Questo “richiamo”, tra non molti altri, può essere il libro Zone di guerra, geografie di sangue tristemente oggi indispensabile non solo a ricordare – documentato – un doloroso aspetto della nostra storia, ma per meglio conoscere e rintuzzare la sfacciata, sbandierata volgarità neofascista e neonazista annidiata tra i cosiddetti moderati di centro-destra. In questa larga fascia della popolazione italiana prolifera in modo subdolo il culto “sovranista” (nazionalista ed autoritario). Esso sta risultando certamente più pericoloso per la democrazia di quanto non lo siano i movimenti ostentatamente derivati dal nazifascismo sconfitto nel 1945.
E' dal 1948 – settanta anni fa! – che “le forze della reazione in agguato” (talvolta persino il retoricume può essere efficace) attentano alle libertà riconquistate con la Resistenza – acquistate poi via via con migliorie e nuovi diritti civili – con ininterrotti tentativi eversivi fino ad ora fortunatamente, e spesso fortunosamente, respinti e sconfitti. Ricordare che cos'è la Guerra in generale e quella civile in particolare e cosa siano le loro estreme manifestazioni, quali ne siano le conseguenze poi, è oltretutto un dovere della dignità di noi stessi, nei
confronti della nostra responsabilità verso i figli (che troppo spesso non abbiamo saputo educare civilmente) e quelle nei confronti degli inconsapevoli nipoti che saranno i testimoni … e i giudici della nostra esistenza trascorsa in questo minuscolo pianeta.

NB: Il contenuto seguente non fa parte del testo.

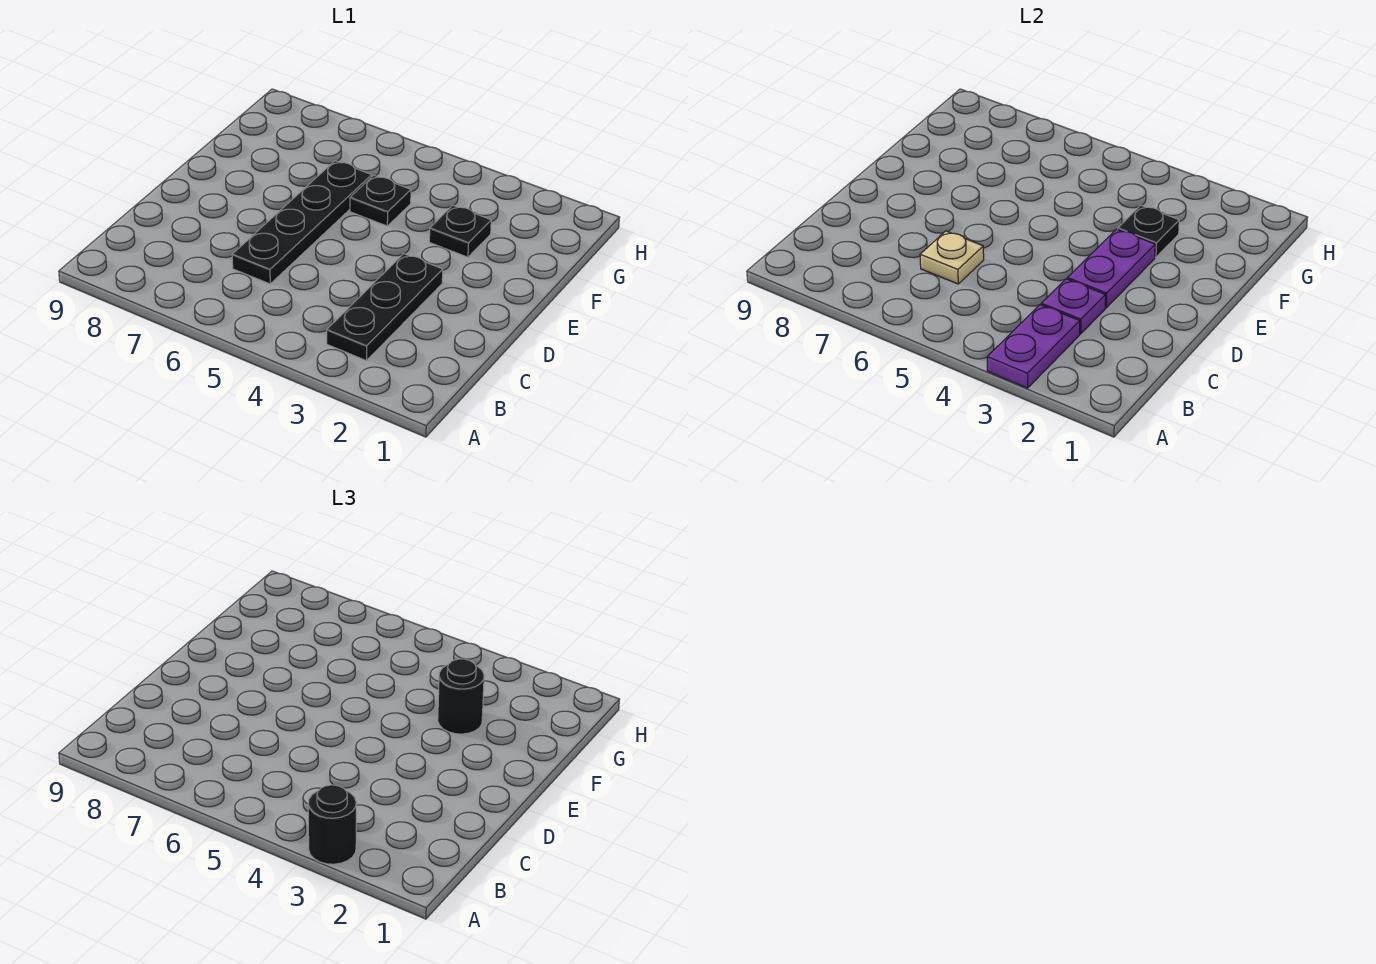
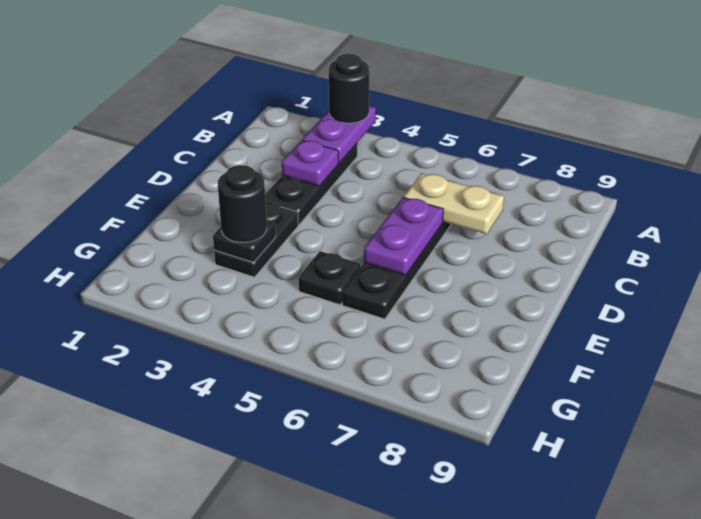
tan 1x1 plate [920,231,984,284] -> tan 1x2 plate [404,173,504,234]
purple 1x2 plate [1067,229,1155,308] -> purple 1x2 plate moved to [364,197,443,275]
black 1x1 plate [429,205,491,257] -> black 1x2 plate [214,202,298,277]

Zone di guerra, geografie di sangue è perciò un libro importante, che va conservato accanto ai testi fondanti della nostra comunità democratica e che si configura anche come un discrimine da una parte tra cittadini responsabili, disponibili a cercar di capire le conseguenze di un futuro (tramite il passato) pieno di oscure e negative minacce, dall'altra tra cittadini irresponsabili, pronti a qualsiasi fanatismo e nefandezza pur di non affrontare razionalmente e, sì, anche secondo Costituzione, l'avvenire.